The transparent “test of faith” is needed to give parents a much clearer understanding of what is required to attend the most oversubscribed church schools, said Canon John Hall.

His comments follow recent criticism that some schools employ over-elaborate points systems to gauge whether children are suitable. Some rate children by the number of times they attend a service, others attribute points to families who help out at the local church, and some ask for letters from clergymen.

Now the CofE is preparing to issue guidance to more than 4,500 of its schools clarifying how governors should judge religiosity. It is intended to add teeth to the Government’s proposed new admissions code, published last month, which says faith schools should clearly outline “how religious affiliation or commitment is to be demonstrated”.

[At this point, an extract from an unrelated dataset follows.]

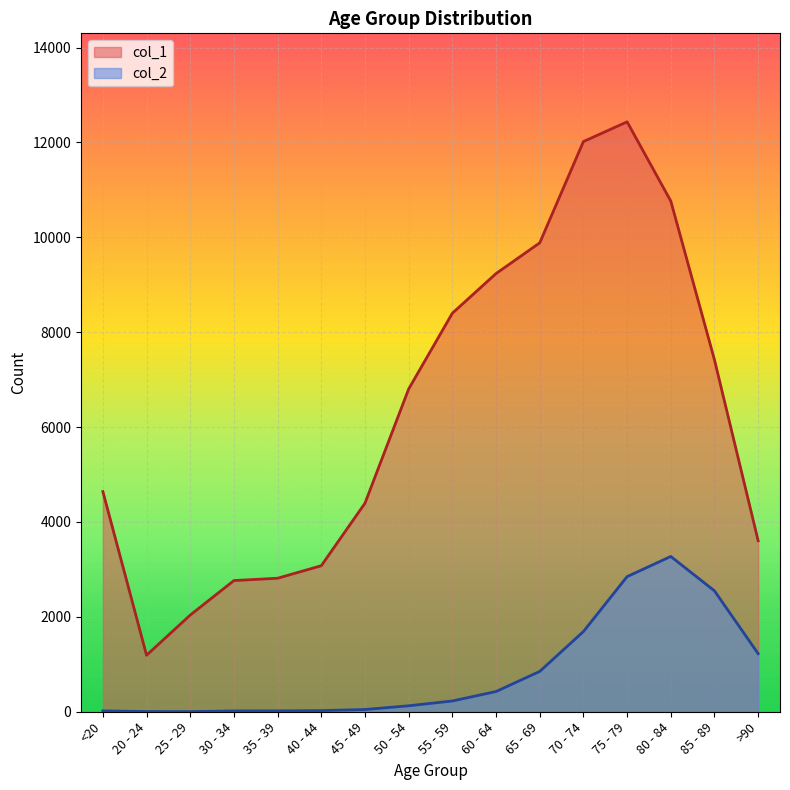

Which series has the largest total across all categories?

col_1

In a speech to the Association of Anglican Secondary School Heads annual conference last week, Canon Hall suggested that attendance at church twice a month should act as a basic test of religious observance when parents are attempting to win a reserved faith place at a popular church school. He also said schools should not discriminate between parents who are core members of the church and those who are simply known to it.

“We want a system that is transparent, easily understood and as straightforward as possible,” he said. “We have been thinking how we can offer guidance that would encourage schools to simplify their practices. We are quite alarmed at the highly elaborate points systems some schools use that parents find quite impenetrable.”

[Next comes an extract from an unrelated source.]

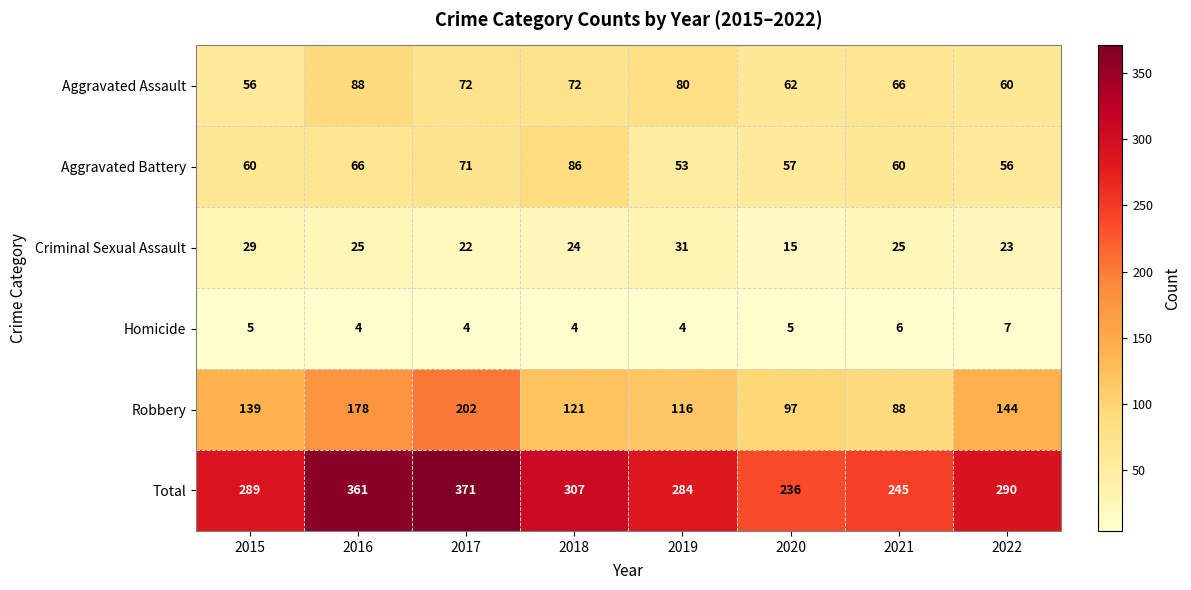

Which series has the widest spread of values?

Total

If faith schools are oversubscribed, they can reserve a certain number of places for children from religious families, stipulating in their admissions rules how religious observance is to be judged. A proportion of additional places are often also reserved for pupils who live near the school, regardless of their faith. But critics said it would not address the problem of middle-class parents monopolising church schools.

Church congregations have declined by 50 per cent in 25 years, with fewer than 7 per cent of the population attending church on Sundays, according to the English Church Census, published earlier this month.

Chris Waterman, executive director of Confed, which represents education directors, added: “Regularity of church attendance within a prescribed period is easy to manipulate.”